There is also yearlong collection of materials from Unity College, the gardens and orchards, staff kitchen food and MOFGA’s educational events. Unity College brings approximately 15 gallons of food waste per weekday.
Managing the feedstock is a daunting task, especially in the Fair’s fast-paced environment for collection. It often takes a few days after the fair has ended to finish sorting the remaining material brought to the recycling and composting tent. Despite not knowing the exact composition of the feedstock going into the windrows, the carbon to nitrogen ratio is still balanced. Since the items did not arrive in bags, debagging and screening was not as big an issue.

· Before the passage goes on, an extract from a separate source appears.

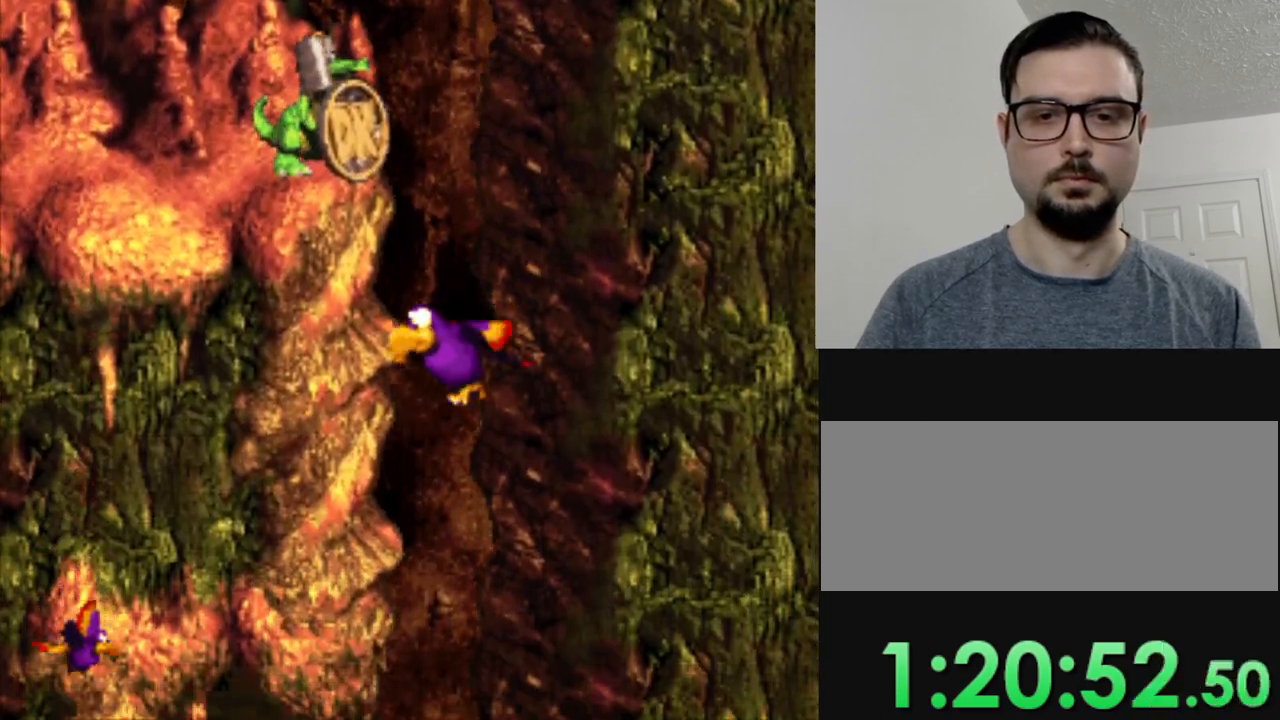
{"buttons": ["Y", "DPAD_DOWN", "DPAD_LEFT"], "events": [[367, "DPAD_LEFT", "down"]]}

The windrows are about 150 feet long by 10 feet wide and set by a bucket tractor. This tractor is also used to turn the piles which is about 2 to 3 time a week or about 5 times per 15 day period. The temperatures average about 150 degrees Fahrenheit and are measured daily. Although they no longer borrow a windrow turner, it takes only 1 hour to turn the pile, take temperature readings, and manually remove plastic that isn’t degrading in the pile.
The MOFGA grounds span 250 acres, of which more than half is woodlands.

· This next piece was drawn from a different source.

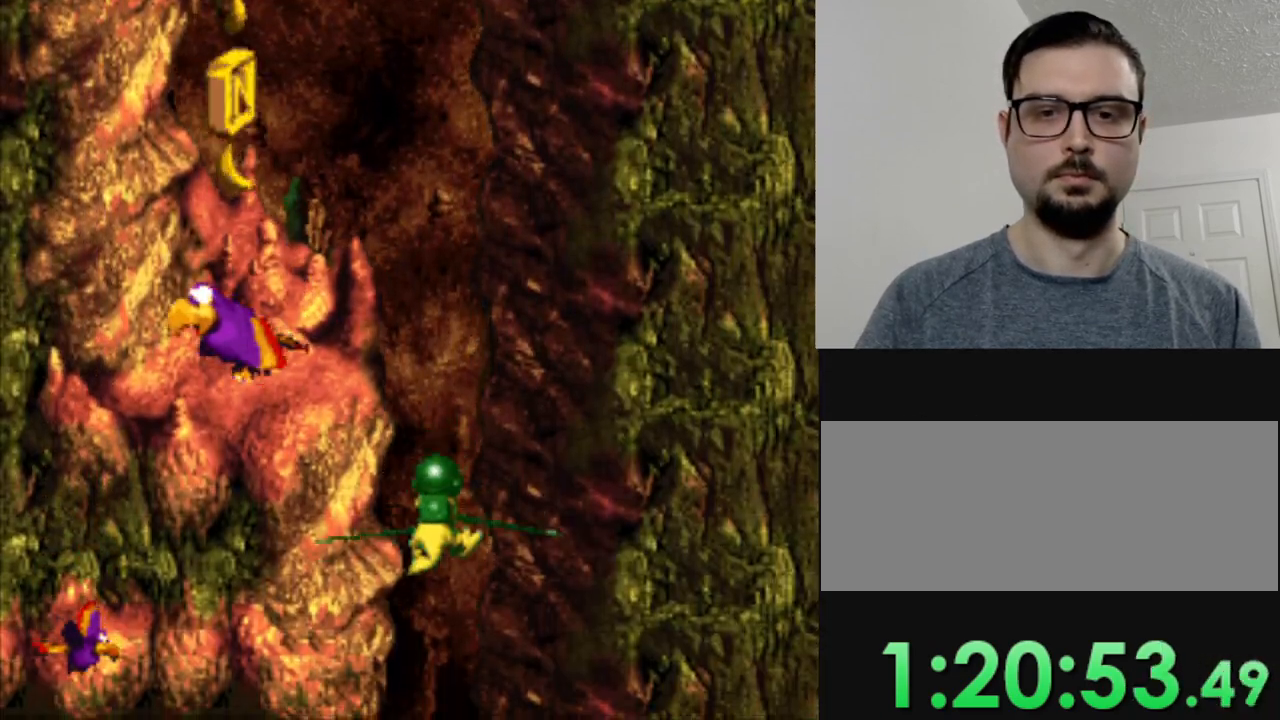
{"buttons": ["Y"], "events": [[84, "DPAD_RIGHT", "up"]]}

Therefore, about 100 acres can be used for composting, gardening and etc. The windrows are 150 ft long by 10 ft wide. A small stockpile with active compost usually sits about 12 feet wide and 10 feet high. The finished product averages about 100 cubic yards.
The Maine Organic Farmers & Gardeners Association does not sell their compost. It is used on their grounds, which contain two orchards, perennial gardens and vegetable gardens. Some of the residents who live there also pick up compost to use on their own personal gardens.
Processing the massive amount of material in such a short time. The three days of the fair are very hectic and bring thousands of people that are constantly disposing compostable materials. It takes days after the fair to keep up with sorting the material brought to the recycling and composting tent and requires the volunteer force.
Sometimes compostable items did not compost, such as utensils. For this reason, they have been exempt from the “no plastics” rule. It was important to make sure cups did not go into the piles stacked since their newly thickened walls have difficulty composting. Single cups broke down more efficiently.
Using a bucket tractor requires more space than a windrow turner to move piles. Sometimes, it feels as if there is not enough space to maneuver with the current windrow pile. If able to afford it, a windrow turner is much more efficient.